曼珠沙華の咲く丘で


 いまの武田の拠点は、田園風景が延々と広がる山間の農家だった。
 かつてはかなりの豪農だったらしく、部屋数には不自由しないし、
過疎が進んでいるのか人の住む家が近所になく、
いきなり屋敷に出入りが増えても近所の目が煩くないのがいい。
 そこでリハビリのように現代の生活に慣らしながら、少しずつ、現世に蘇った仲間が増え始めている。
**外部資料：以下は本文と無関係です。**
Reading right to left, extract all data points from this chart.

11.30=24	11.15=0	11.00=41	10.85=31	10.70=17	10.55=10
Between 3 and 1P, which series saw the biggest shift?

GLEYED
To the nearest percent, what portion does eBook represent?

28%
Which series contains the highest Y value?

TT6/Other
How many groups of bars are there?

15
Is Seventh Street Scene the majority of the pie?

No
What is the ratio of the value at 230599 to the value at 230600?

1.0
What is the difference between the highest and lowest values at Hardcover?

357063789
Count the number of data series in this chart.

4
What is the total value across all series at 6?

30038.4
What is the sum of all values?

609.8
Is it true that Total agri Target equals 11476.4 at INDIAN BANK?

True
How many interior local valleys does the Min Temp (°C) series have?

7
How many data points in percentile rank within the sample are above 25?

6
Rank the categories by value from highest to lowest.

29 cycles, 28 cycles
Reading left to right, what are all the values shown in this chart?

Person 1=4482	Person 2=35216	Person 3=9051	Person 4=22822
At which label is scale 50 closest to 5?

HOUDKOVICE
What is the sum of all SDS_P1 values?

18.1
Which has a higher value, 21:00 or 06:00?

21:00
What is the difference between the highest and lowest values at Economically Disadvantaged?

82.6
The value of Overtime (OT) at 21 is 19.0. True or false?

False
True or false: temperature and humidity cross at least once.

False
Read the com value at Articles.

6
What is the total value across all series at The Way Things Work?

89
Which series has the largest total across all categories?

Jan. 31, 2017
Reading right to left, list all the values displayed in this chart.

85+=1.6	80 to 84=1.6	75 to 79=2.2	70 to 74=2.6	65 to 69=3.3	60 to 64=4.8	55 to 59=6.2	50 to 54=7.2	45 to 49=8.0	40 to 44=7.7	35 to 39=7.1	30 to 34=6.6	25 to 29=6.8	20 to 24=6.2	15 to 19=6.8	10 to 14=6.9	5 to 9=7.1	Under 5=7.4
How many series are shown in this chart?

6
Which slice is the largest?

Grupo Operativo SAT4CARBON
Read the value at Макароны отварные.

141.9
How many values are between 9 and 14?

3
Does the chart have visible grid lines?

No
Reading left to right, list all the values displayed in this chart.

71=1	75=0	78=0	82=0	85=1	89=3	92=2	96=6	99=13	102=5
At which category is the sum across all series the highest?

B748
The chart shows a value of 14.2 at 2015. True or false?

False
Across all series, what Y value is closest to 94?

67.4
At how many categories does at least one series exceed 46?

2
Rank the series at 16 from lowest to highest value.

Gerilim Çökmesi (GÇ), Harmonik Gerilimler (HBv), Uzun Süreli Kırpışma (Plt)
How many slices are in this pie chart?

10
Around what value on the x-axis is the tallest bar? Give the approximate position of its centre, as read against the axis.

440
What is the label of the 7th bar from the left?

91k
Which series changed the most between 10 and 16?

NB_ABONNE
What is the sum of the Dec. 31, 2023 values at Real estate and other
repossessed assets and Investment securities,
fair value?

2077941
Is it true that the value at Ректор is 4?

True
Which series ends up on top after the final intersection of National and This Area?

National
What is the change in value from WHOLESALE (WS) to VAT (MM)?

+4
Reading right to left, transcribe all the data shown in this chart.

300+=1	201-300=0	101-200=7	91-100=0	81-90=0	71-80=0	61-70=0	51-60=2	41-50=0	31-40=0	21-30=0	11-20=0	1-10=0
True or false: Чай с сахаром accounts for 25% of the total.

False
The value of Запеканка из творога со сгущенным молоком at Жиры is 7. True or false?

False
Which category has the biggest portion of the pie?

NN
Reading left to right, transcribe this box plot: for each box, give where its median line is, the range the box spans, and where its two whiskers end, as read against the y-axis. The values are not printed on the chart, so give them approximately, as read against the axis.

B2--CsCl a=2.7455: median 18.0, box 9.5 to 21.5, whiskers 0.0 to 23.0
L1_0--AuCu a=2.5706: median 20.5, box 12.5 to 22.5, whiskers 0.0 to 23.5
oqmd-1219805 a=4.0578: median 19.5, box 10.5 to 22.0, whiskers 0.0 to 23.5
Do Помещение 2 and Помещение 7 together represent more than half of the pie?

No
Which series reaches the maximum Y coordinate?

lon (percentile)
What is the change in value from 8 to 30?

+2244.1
 高坂は腕組みしながら、宴の様子をじっと見詰めていた。
 座敷では宴もたけなわ、蘇った武将や家来たちが杯片手に陽気にさんざめいている。
 ひとびとの格好こそ現代ではあるが、その光景は戦国時代となんら変わりない。
 光と背中合わせの影の闇の深さとか、
ふと部屋の外にでたときの、暗く沈む夜の庭の静寂とか。
 秋の虫が煩いほど鳴いている。
 庭の鈴虫の声を背に、障子の前で物思いに沈んでいると、
「高坂殿」
 不意に声をかけられた。
 視線を上げると、柔和な顔つきの中年の男が、杯を片手に静かに高坂の隣に腰を下ろす。
「どうかなされたか」
「内藤殿」
 高坂は少しだけ目元をやわらげた。
 釣られたように、内藤昌豊も微笑を浮かべる。
 姿かたちはちがえど、明かりに照らされたやさしい皺の深さが、昔のままのように思えた。
「まるで夢のようですな。
 死んだはずのわれわれが、このようなところで美酒に酔っておる」
「ええ、よもやこのようなことになるとは」
 高坂が笑みを浮かべると、不意に内藤はまじめな表情になった。
「高坂殿、変わられましたな」
「はて、どういうことです」
 高坂は内心はっとしたが、とぼけて尋ね返す。
 内藤は探るように、高坂の整った顔を凝視している。
「目元が鋭くなられました」
「なるほど」
 高坂は目を伏せて、艶やかな笑いを浮かべた。
「それがしはこの400年、お屋形様のために時を探り続けておりましたゆえ。
 少し気が短くなったかもしれませぬな」
「なるほど」
 云いながらも、内藤はまじまじと高坂の顔を見詰め続ける。
 高坂が眉をしかめかけたのに気づき、内藤ははっとしたように頬を緩めた。
「失礼いたした、それにしても綺麗な顔をしておられる。
 昔を思い出しますな」
 一瞬だけ、ほんの一瞬だけ、胸を突かれたような顔をして、
 高坂はくすぐったそうに、寂しげに、首を竦めて困ったように笑う。
 そのつつましやかな横顔に、春日源助を重ねたか、内藤は懐かしそうな目をしてぐいと杯を傾けた。